Most EPA-registered household disinfectants should be effective.
Monitor Your Symptoms
Seek medical attention, but call first: Seek medical care right away if your illness is worsening (for example, if you have difficulty breathing).
Call your doctor before going in: Before going to the doctor’s office or emergency room, call ahead and tell them your symptoms. They will tell you what to do.
Wear a facemask: If possible, put on a facemask before you enter the building. If you can’t put on a facemask, try to keep a safe distance from other people (at least 6 feet away). This will help protect the people in the office or waiting room.
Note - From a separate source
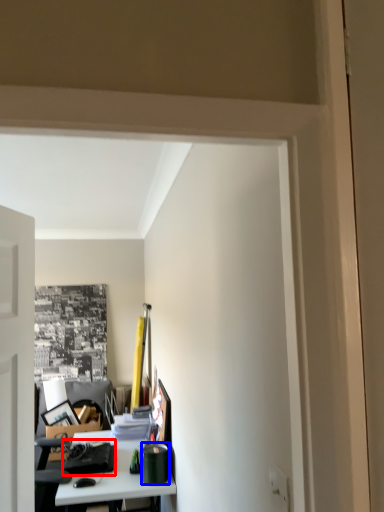
Question: Which object appears farthest to the camera in this image, stationery (highlighted by a red box) or stationery (highlighted by a blue box)?

Choices:
 (A) stationery
 (B) stationery

Answer: (A)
Follow care instructions from your healthcare provider and local health department: Your local health authorities will give instructions on checking your symptoms and reporting information.
Call 911 if you have a medical emergency: If you have a medical emergency and need to call 911, notify the operator that you have or think you might have, COVID-19. If possible, put on a facemask before medical help arrives.
How to Discontinue Home Isolation
People with COVID-19 who have stayed home (home isolated) can stop home isolation under the following conditions:
If you will not have a test to determine if you are still contagious, you can leave home after these three things have happened:
You have had no fever for at least 72 hours (that is three full days of no fever without the use or medicine that reduces fevers)
other symptoms have improved (for example, when your cough or shortness of breath have improved)
at least 7 days have passed since your symptoms first appeared
If you will be tested to determine if you are still contagious, you can leave home after these three things have happened:
You no longer have a fever (without the use of medicine that reduces fevers)
other symptoms have improved (for example, when your cough or shortness of breath have improved)
you received two negative tests in a row, 24 hours apart. Your doctor will follow CDC guidelines.
In all cases, follow the guidance of your healthcare provider and local health department. The decision to stop home isolation should be made in consultation with your healthcare provider and state and local health departments. Local decisions depend on local circumstances.